Mosaic viruses of potato
Many viruses are difficult to distinguish from one another based on symptoms alone. In addition, for each particular disease, symptoms will vary greatly depending on stage of plant at time of infection and other factors. In general, virus symptoms consist of various leaf and plant deformities, stunting and poor growth, or yellowing or mosaic or mottling pattern in the leaves. Leaves may be crinkled or wavy. Dry, corky areas or necrotic streaks may be present. Identification of the particular pathogenic agent can only be made with serological, inoculation, or other laboratory tests.

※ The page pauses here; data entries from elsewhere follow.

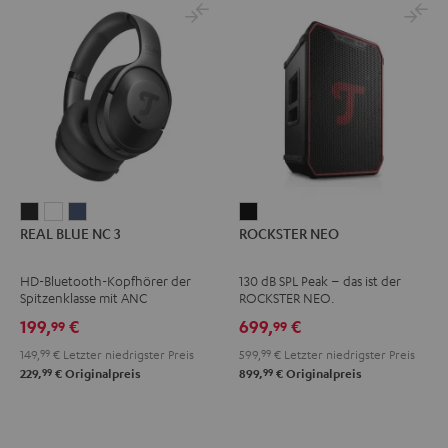
REAL
REAL
REAL
ROCKSTER
REAL BLUE NC 3
ROCKSTER NEO
BLUE
BLUE
BLUE
NEO
NC
NC
NC
Schwarz
HD-Bluetooth-Kopfhörer der
130 dB SPL Peak – das ist der
3
3
3
Spitzenklasse mit ANC
ROCKSTER NEO.
Night
Pearl
Steel
199,
€
699,
€
99
99
Black
White
Blue
149,
99
€
Letzter niedrigster Preis
599,
99
€
Letzter niedrigster Preis
99
99
229,
€
Originalpreis
899,
€
Originalpreis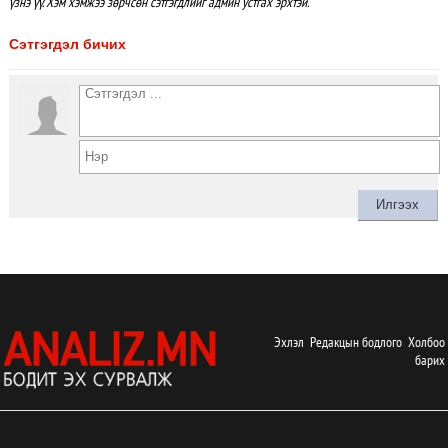
үзнэ үү. Хэм хэмжээ зөрчсөн сэтгэгдлийг админ устгах эрхтэй.
Сэтгэгдэл бичих
Эхлэл
Редакцын бодлого
Холбоо
барих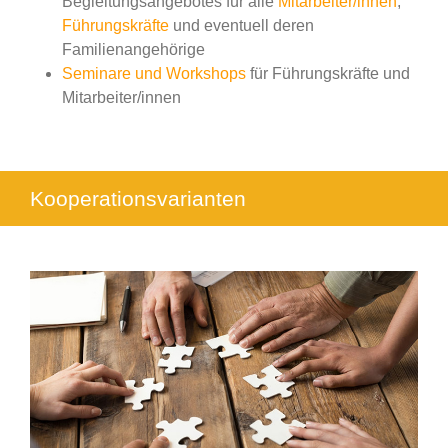
Begleitungsangebotes für alle
Mitarbeiter/innen
,
Führungskräfte
und eventuell deren
Familienangehörige
Seminare und Workshops
für Führungskräfte und
Mitarbeiter/innen
Kooperationsvarianten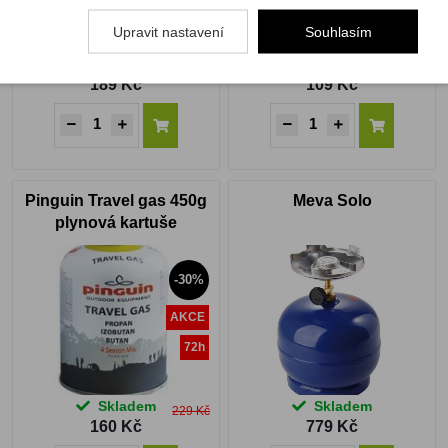
Upravit nastavení
Souhlasím
Skladem
Skladem
189 Kč
109 Kč
Pinguin Travel gas 450g
Meva Solo
plynová kartuše
-30%
AKCE
72h
Skladem
Skladem
229 Kč
160 Kč
779 Kč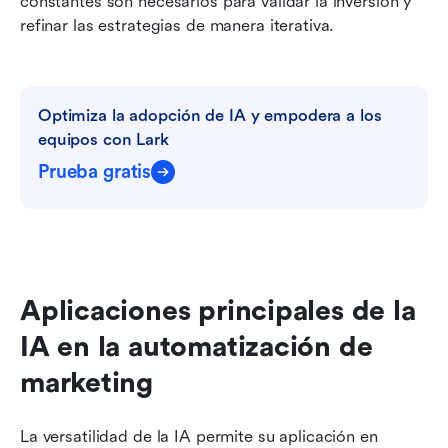
constantes son necesarios para validar la inversión y 
refinar las estrategias de manera iterativa.
Optimiza la adopción de IA y empodera a los 
equipos con Lark
Prueba gratis
Aplicaciones principales de la 
IA en la automatización de 
marketing
La versatilidad de la IA permite su aplicación en 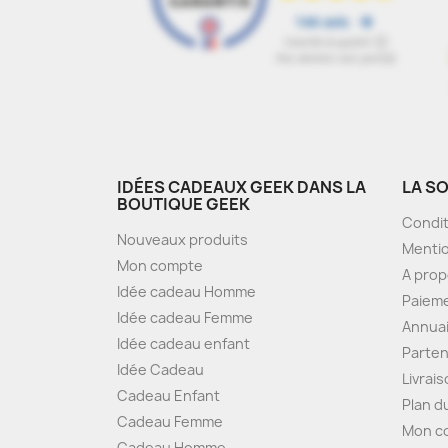
IDÉES CADEAUX GEEK DANS LA
LA S
BOUTIQUE GEEK
Condit
Nouveaux produits
Mentio
Mon compte
A pro
Idée cadeau Homme
Paieme
Idée cadeau Femme
Annua
Idée cadeau enfant
Parten
Idée Cadeau
Livrai
Cadeau Enfant
Plan d
Cadeau Femme
Mon c
Cadeau Homme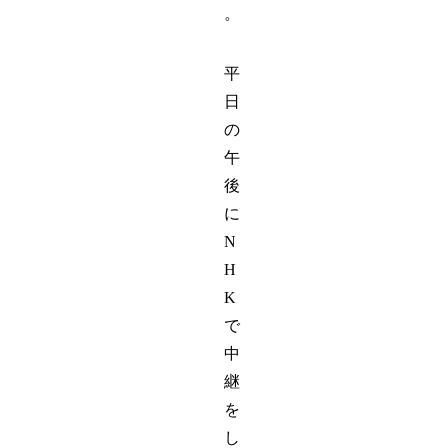
。
平
日
の
午
後
に
N
H
K
で
中
継
を
し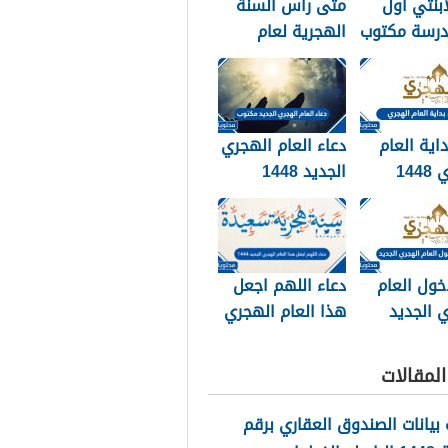
ابنتي اول
متى راس السنة
درسة مكتوب
الهجرية لعام
202
2026
داية العام
دعاء العام الهجري
الهجري 1448
الجديد 1448
وبالصور
مكتوب
خول العام
دعاء اللهم اجعل
 الجديد
هذا العام الهجري
الجديد 1448
مكتوب
لمقالات
بيانات الصندوق العقاري برقم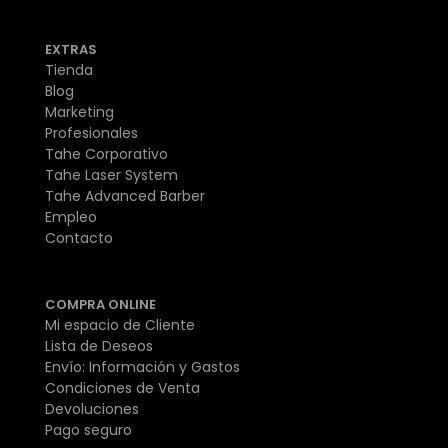
EXTRAS
Tienda
Blog
Marketing
Profesionales
Tahe Corporativo
Tahe Laser System
Tahe Advanced Barber
Empleo
Contacto
COMPRA ONLINE
Mi espacio de Cliente
Lista de Deseos
Envío: Información y Gastos
Condiciones de Venta
Devoluciones
Pago seguro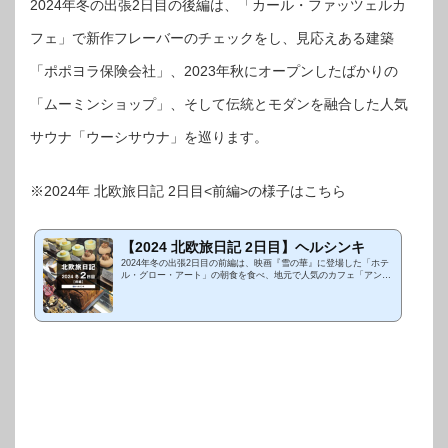
2024年冬の出張2日目の後編は、「カール・ファッツェルカ
フェ」で新作フレーバーのチェックをし、見応えある建築
「ポポヨラ保険会社」、2023年秋にオープンしたばかりの
「ムーミンショップ」、そして伝統とモダンを融合した人気
サウナ「ウーシサウナ」を巡ります。
※2024年 北欧旅日記 2日目<前編>の様子はこちら
【2024 北欧旅日記 2日目】ヘルシンキ
2024年冬の出張2日目の前編は、映画『雪の華』に登場した「ホテ
ル・グロー・アート」の朝食を食べ、地元で人気のカフェ「アンダ
ンテ」、ベーカリーカフェの「パティスリー・テーム・アウラ」、
ヘルシンキで一番古...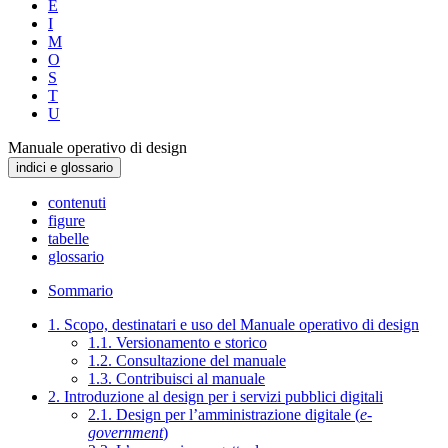
E
I
M
O
S
T
U
Manuale operativo di design
indici e glossario
contenuti
figure
tabelle
glossario
Sommario
1. Scopo, destinatari e uso del Manuale operativo di design
1.1. Versionamento e storico
1.2. Consultazione del manuale
1.3. Contribuisci al manuale
2. Introduzione al design per i servizi pubblici digitali
2.1. Design per l’amministrazione digitale (
e-
government
)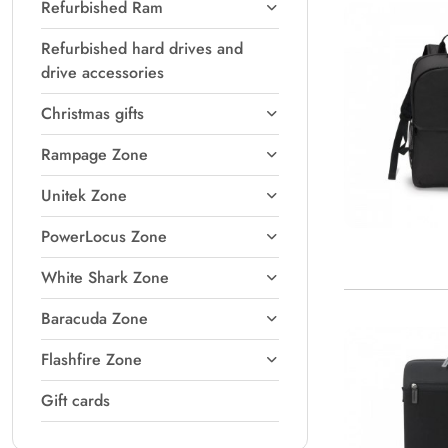
Refurbished Ram
Refurbished hard drives and
drive accessories
Christmas gifts
Rampage Zone
Unitek Zone
PowerLocus Zone
White Shark Zone
Baracuda Zone
Flashfire Zone
Gift cards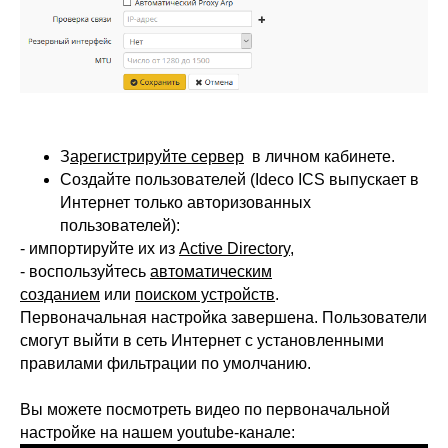
З
арегистрируйте сервер
в личном кабинете.
Создайте пользователей (Ideco ICS выпускает в
Интернет только авторизованных
пользователей):
- импортируйте их из
Active Directory
,
- воспользуйтесь
автоматическим
созданием
или
поиском устройств
.
Первоначальная настройка завершена. Пользователи
смогут выйти в сеть Интернет с установленными
правилами фильтрации по умолчанию.
Вы можете посмотреть видео по первоначальной
настройке на нашем youtube-канале: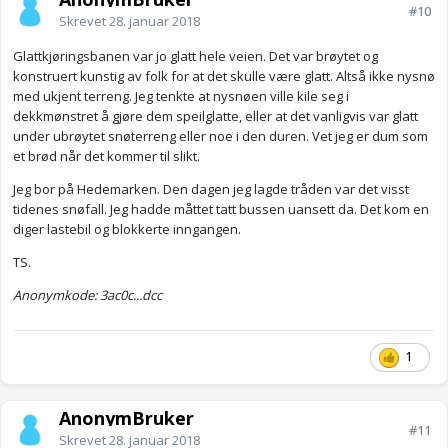
#10
Skrevet
28. januar 2018
Glattkjøringsbanen var jo glatt hele veien. Det var brøytet og
konstruert kunstig av folk for at det skulle være glatt. Altså ikke nysnø
med ukjent terreng. Jeg tenkte at nysnøen ville kile seg i
dekkmønstret å gjøre dem speilglatte, eller at det vanligvis var glatt
under ubrøytet snøterreng eller noe i den duren. Vet jeg er dum som
et brød når det kommer til slikt.
Jeg bor på Hedemarken. Den dagen jeg lagde tråden var det visst
tidenes snøfall. Jeg hadde måttet tatt bussen uansett da. Det kom en
diger lastebil og blokkerte inngangen.
TS.
Anonymkode: 3ac0c...dcc
1
AnonymBruker
#11
Skrevet
28. januar 2018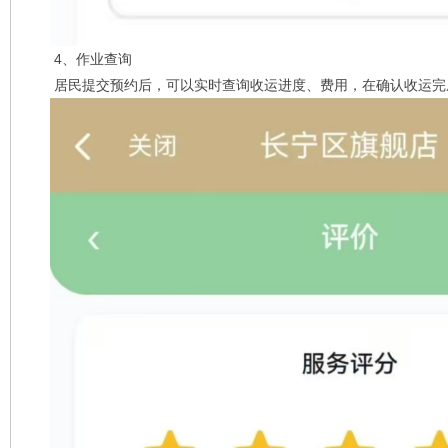
4、作业查询
居民提交预约后，可以实时查询收运进度、费用，在确认收运完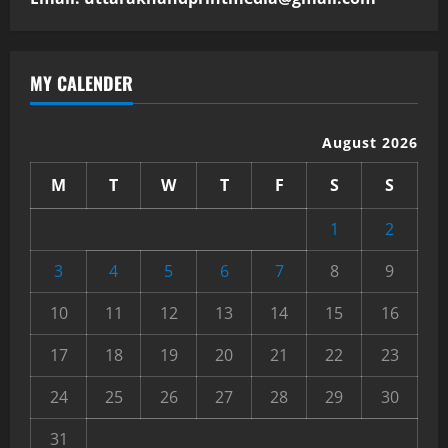
MY CALENDER
August 2026
M
T
W
T
F
S
S
1
2
3
4
5
6
7
8
9
10
11
12
13
14
15
16
17
18
19
20
21
22
23
24
25
26
27
28
29
30
31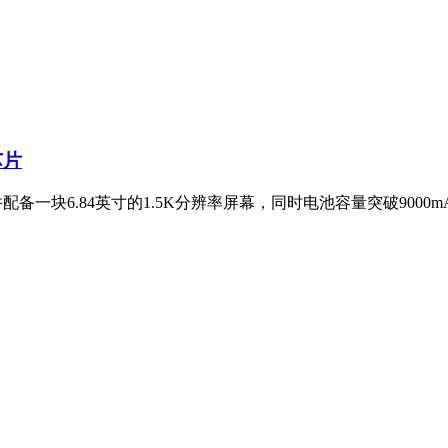
芯片
并配备一块6.84英寸的1.5K分辨率屏幕，同时电池容量突破900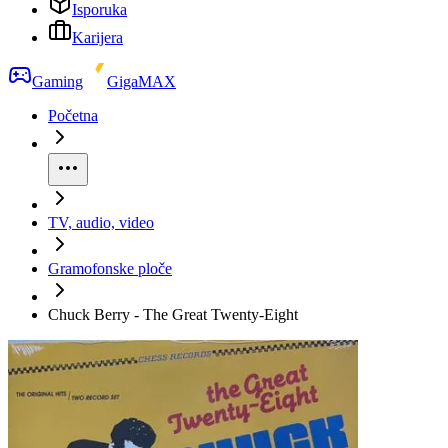
Isporuka
Karijera
Gaming
GigaMAX
Početna
TV, audio, video
Gramofonske ploče
Chuck Berry - The Great Twenty-Eight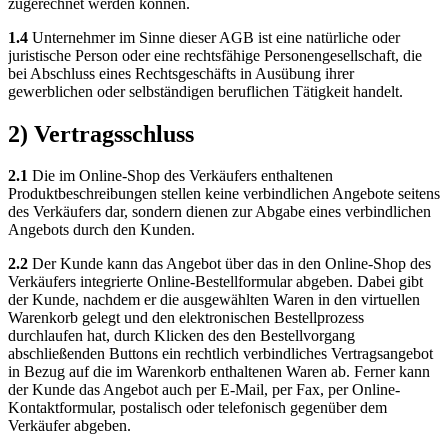
zugerechnet werden können.
1.4
Unternehmer im Sinne dieser AGB ist eine natürliche oder
juristische Person oder eine rechtsfähige Personengesellschaft, die
bei Abschluss eines Rechtsgeschäfts in Ausübung ihrer
gewerblichen oder selbständigen beruflichen Tätigkeit handelt.
2) Vertragsschluss
2.1
Die im Online-Shop des Verkäufers enthaltenen
Produktbeschreibungen stellen keine verbindlichen Angebote seitens
des Verkäufers dar, sondern dienen zur Abgabe eines verbindlichen
Angebots durch den Kunden.
2.2
Der Kunde kann das Angebot über das in den Online-Shop des
Verkäufers integrierte Online-Bestellformular abgeben. Dabei gibt
der Kunde, nachdem er die ausgewählten Waren in den virtuellen
Warenkorb gelegt und den elektronischen Bestellprozess
durchlaufen hat, durch Klicken des den Bestellvorgang
abschließenden Buttons ein rechtlich verbindliches Vertragsangebot
in Bezug auf die im Warenkorb enthaltenen Waren ab. Ferner kann
der Kunde das Angebot auch per E-Mail, per Fax, per Online-
Kontaktformular, postalisch oder telefonisch gegenüber dem
Verkäufer abgeben.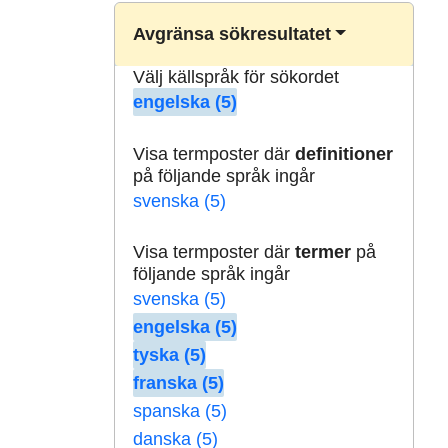
Avgränsa sökresultatet
Välj källspråk för sökordet
engelska (5)
Visa termposter där
definitioner
på följande språk ingår
svenska (5)
Visa termposter där
termer
på
följande språk ingår
svenska (5)
engelska (5)
tyska (5)
franska (5)
spanska (5)
danska (5)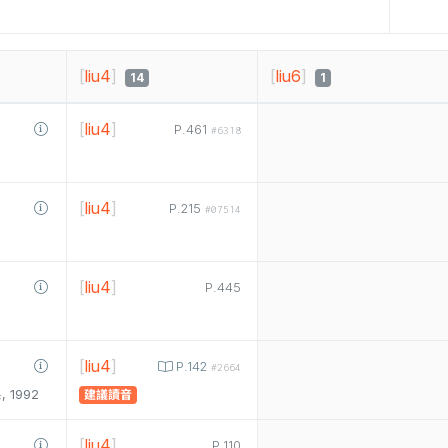
[
liu4
]
[
liu6
]
14
1
[
liu4
]
P.461
#6318
[
liu4
]
P.215
#07514
[
liu4
]
P.445
[
liu4
]
P.142
#2664
1992
建議讀音
[
liu4
]
P.110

For the most part, mosaic viruses that infect potatoes are transmitted by aphids. They feed on the sap of infected plants and transmit the virus to healthy plants. Nearby weeds may also serve as alternate hosts for the virus. Potato tubers are probably the primary overwintering reservoir of these viruses. Other viruses with no known insect vector may be carried in tubers and transmitted mechanically by machinery, root-to-root contact, sprout-to-sprout contact, or seed-cutting equipment.
Control weeds as some may serve as alternate hosts for virus. Buy and plant virus-free seed or seed tubers. Some varieties may show resistance. After symptoms on plants occur, there is no practical control. Reflective mulches or row covers may help prevent infection by aphid-transmitted viruses. Plants showing symptoms near harvest are edible.